> [What you have to do]: Find and copy every line in the records that includes the string "calidad".

•••••

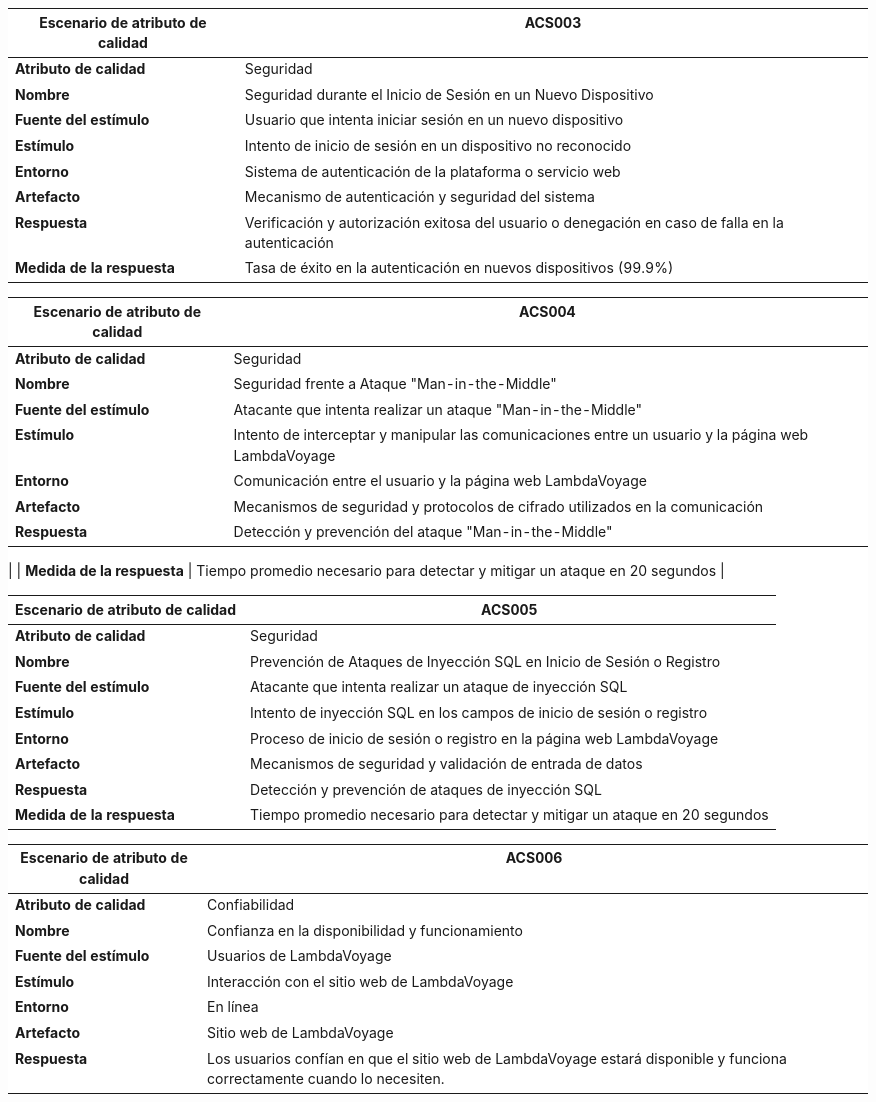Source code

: | **Escenario de atributo de calidad** | ACS003 |
| --- | --- |
| **Atributo de calidad** | Seguridad |
| **Nombre** | Seguridad durante el Inicio de Sesión en un Nuevo Dispositivo |
| **Fuente del estímulo** | Usuario que intenta iniciar sesión en un nuevo dispositivo |
| **Estímulo** | Intento de inicio de sesión en un dispositivo no reconocido |
| **Entorno** | Sistema de autenticación de la plataforma o servicio web |
| **Artefacto** | Mecanismo de autenticación y seguridad del sistema |
| **Respuesta** | Verificación y autorización exitosa del usuario o denegación en caso de falla en la autenticación |
| **Medida de la respuesta** | Tasa de éxito en la autenticación en nuevos dispositivos (99.9%) |

| **Escenario de atributo de calidad** | ACS004                                                                                              |
|--------------------------------------|-----------------------------------------------------------------------------------------------------|
| **Atributo de calidad**              | Seguridad                                                                                           |
| **Nombre**                           | Seguridad frente a Ataque "Man-in-the-Middle"                                                       |
| **Fuente del estímulo**              | Atacante que intenta realizar un ataque "Man-in-the-Middle"                                         |
| **Estímulo**                         | Intento de interceptar y manipular las comunicaciones entre un usuario y la página web LambdaVoyage |
| **Entorno**                          | Comunicación entre el usuario y la página web LambdaVoyage                                          |
| **Artefacto**                        | Mecanismos de seguridad y protocolos de cifrado utilizados en la comunicación                       |
| **Respuesta**                        | Detección y prevención del ataque "Man-in-the-Middle"                                               |
|
| **Medida de la respuesta**           | Tiempo promedio necesario para detectar y mitigar un ataque en 20 segundos                          |

| **Escenario de atributo de calidad** | ACS005 |
| --- | --- |
| **Atributo de calidad** | Seguridad |
| **Nombre** | Prevención de Ataques de Inyección SQL en Inicio de Sesión o Registro |
| **Fuente del estímulo** | Atacante que intenta realizar un ataque de inyección SQL |
| **Estímulo** | Intento de inyección SQL en los campos de inicio de sesión o registro |
| **Entorno** | Proceso de inicio de sesión o registro en la página web LambdaVoyage |
| **Artefacto** | Mecanismos de seguridad y validación de entrada de datos |
| **Respuesta** | Detección y prevención de ataques de inyección SQL |
| **Medida de la respuesta** | Tiempo promedio necesario para detectar y mitigar un ataque en 20 segundos |

| **Escenario de atributo de calidad** | ACS006 |
| --- | --- |
| **Atributo de calidad** | Confiabilidad |
| **Nombre** | Confianza en la disponibilidad y funcionamiento |
| **Fuente del estímulo** | Usuarios de LambdaVoyage |
| **Estímulo** | Interacción con el sitio web de LambdaVoyage |
| **Entorno** | En línea |
| **Artefacto** | Sitio web de LambdaVoyage |
| **Respuesta** | Los usuarios confían en que el sitio web de LambdaVoyage estará disponible y funciona correctamente cuando lo necesiten. |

•••••

> [Written response]:
: | **Escenario de atributo de calidad** | ACS003 |
| **Atributo de calidad** | Seguridad |
| **Escenario de atributo de calidad** | ACS004                                                                                              |
| **Atributo de calidad**              | Seguridad                                                                                           |
| **Escenario de atributo de calidad** | ACS005 |
| **Atributo de calidad** | Seguridad |
| **Escenario de atributo de calidad** | ACS006 |
| **Atributo de calidad** | Confiabilidad |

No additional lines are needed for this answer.